Madiba visitou o Brasil pela primeira vez em agosto de 1991, um ano após ser libertado da prisão. A viagem tinha como objetivo angariar apoio internacional para sua futura candidatura à Presidência da África do Sul.
A chegada do líder sul-africano mobilizou o movimento negro, mas a agenda de Mandela, com compromissos excessivos para um homem de 73 anos, precisou ser repensada por sua equipe, o que dificultou seu contato com os articuladores das lutas antirracismo no país.
Na ocasião, Xavier integrava a Coordenação Executiva Nacional das Entidades Negras do Brasil e lembra que foi difícil estabelecer contato com o líder antiapartheid durante sua passagem por São Paulo.

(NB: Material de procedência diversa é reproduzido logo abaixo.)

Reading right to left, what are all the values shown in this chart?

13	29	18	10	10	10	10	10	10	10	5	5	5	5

“Eu e os militantes que me acompanhavam tivemos que brigar para ter acesso à agenda dele. Nos mobilizamos para participar dos debates e das homenagens e conseguimos conceder ao Mandela o título de cidadão paulistano. Foi um momento extremamente importante para nós”, comenta.
Antes de ir embora do Brasil, Mandela disse ter sentido um “forte sentimento de amargura” entre os negros brasileiros e que a discriminação racial ainda existia no país.

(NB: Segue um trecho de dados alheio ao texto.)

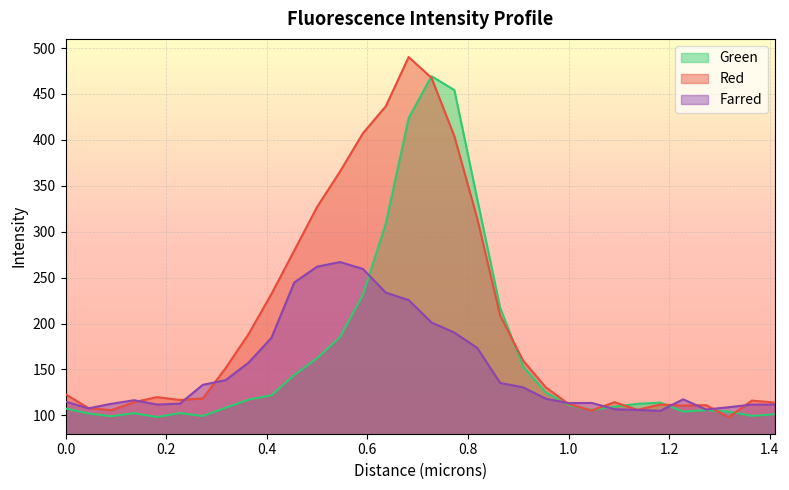

Where do Farred and Green first cross each other?

0.59118 and 0.63665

Em memória de um grande líder
Mesmo após sua morte, em 2013, o líder sul-africano continua a ser lembrado em todo o mundo por meio de homenagens e mobilizações que carregam seu nome. É o caso da Semana Mandela, evento promovido pela Associação Palas Athena e que reúne atividades de promoção à cultura de paz e não violência.
De acordo com a articuladora da iniciativa Roseane Albuquerque, a população mundial tem muito o que aprender com o líder antiapartheid, que recebeu o Nobel da Paz, em 1993, em razão da sua atuação na luta contra a segregação racial.
“Mandela ficou 27 anos preso, em condições que desafiavam a humanidade de qualquer pessoa, mas saiu do cárcere convicto da necessidade de criar plataformas de convivência justas, aceitáveis e respeitosas para o bem estar social”, analisa.
Ela avalia que uma das maiores qualidades de Mandiba era a sensibilidade que ele tinha de enxergar a importância de estabelecer diálogos para construir um futuro promissor para todas as partes.